***** Records provided

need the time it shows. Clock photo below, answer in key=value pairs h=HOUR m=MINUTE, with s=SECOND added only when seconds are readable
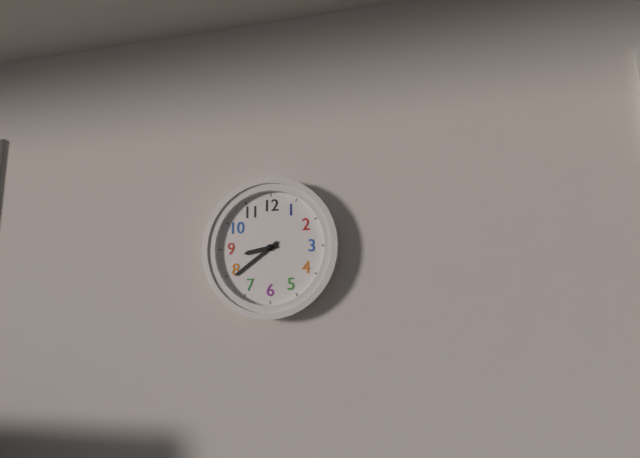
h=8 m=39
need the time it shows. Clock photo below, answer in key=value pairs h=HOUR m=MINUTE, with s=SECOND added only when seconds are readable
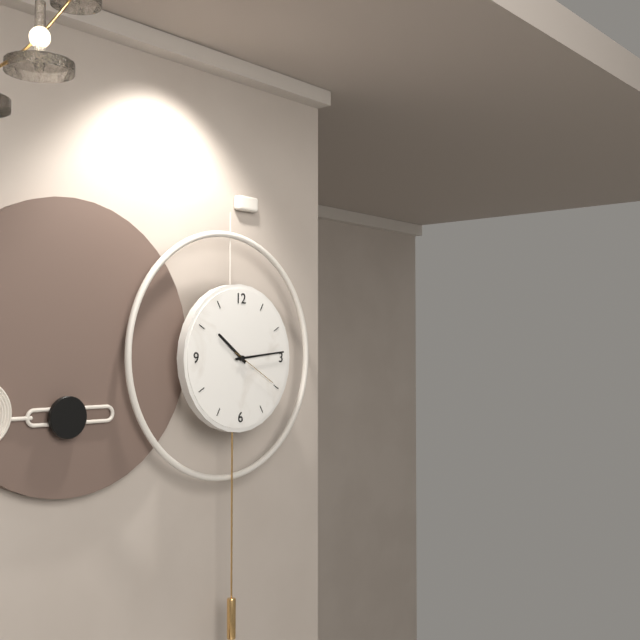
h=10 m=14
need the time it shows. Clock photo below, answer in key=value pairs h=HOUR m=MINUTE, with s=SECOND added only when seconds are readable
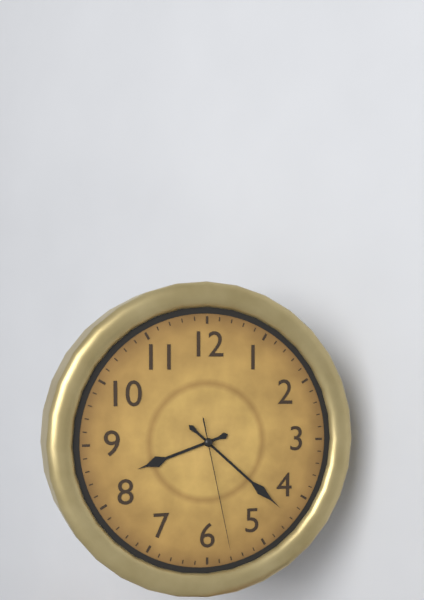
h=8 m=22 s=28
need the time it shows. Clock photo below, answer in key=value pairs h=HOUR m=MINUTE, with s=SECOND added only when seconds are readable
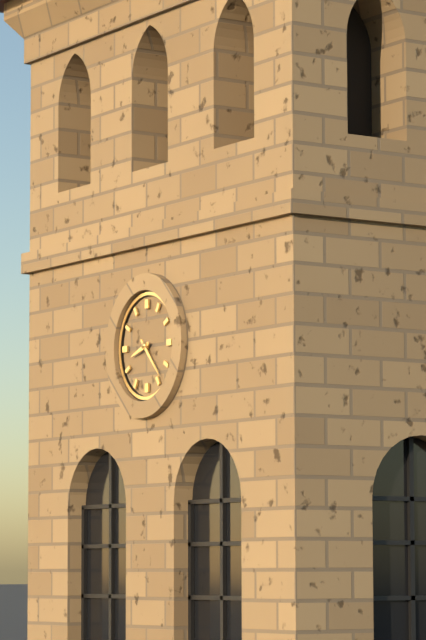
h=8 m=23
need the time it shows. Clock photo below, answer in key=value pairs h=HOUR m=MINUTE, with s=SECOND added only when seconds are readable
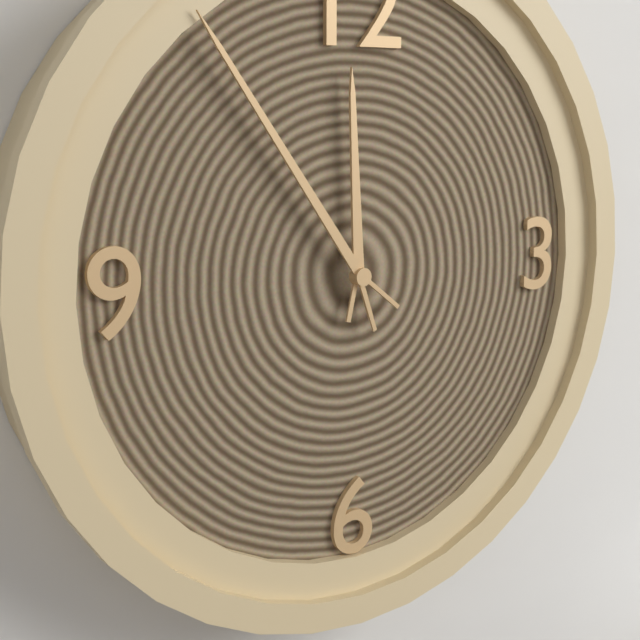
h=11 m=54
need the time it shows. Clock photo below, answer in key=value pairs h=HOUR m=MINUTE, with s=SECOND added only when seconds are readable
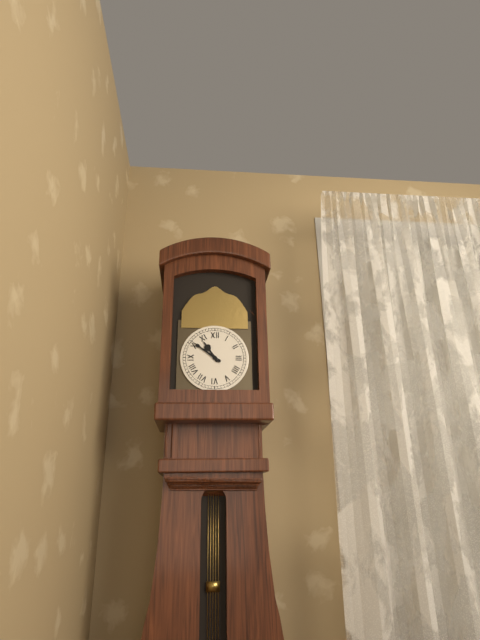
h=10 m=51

**********

▶ **To do**: Reproduce each line of the records above verbatim, omitting the pictures.

▶ **Result**:
need the time it shows. Clock photo below, answer in key=value pairs h=HOUR m=MINUTE, with s=SECOND added only when seconds are readable
h=8 m=39
need the time it shows. Clock photo below, answer in key=value pairs h=HOUR m=MINUTE, with s=SECOND added only when seconds are readable
h=10 m=14
need the time it shows. Clock photo below, answer in key=value pairs h=HOUR m=MINUTE, with s=SECOND added only when seconds are readable
h=8 m=22 s=28
need the time it shows. Clock photo below, answer in key=value pairs h=HOUR m=MINUTE, with s=SECOND added only when seconds are readable
h=8 m=23
need the time it shows. Clock photo below, answer in key=value pairs h=HOUR m=MINUTE, with s=SECOND added only when seconds are readable
h=11 m=54
need the time it shows. Clock photo below, answer in key=value pairs h=HOUR m=MINUTE, with s=SECOND added only when seconds are readable
h=10 m=51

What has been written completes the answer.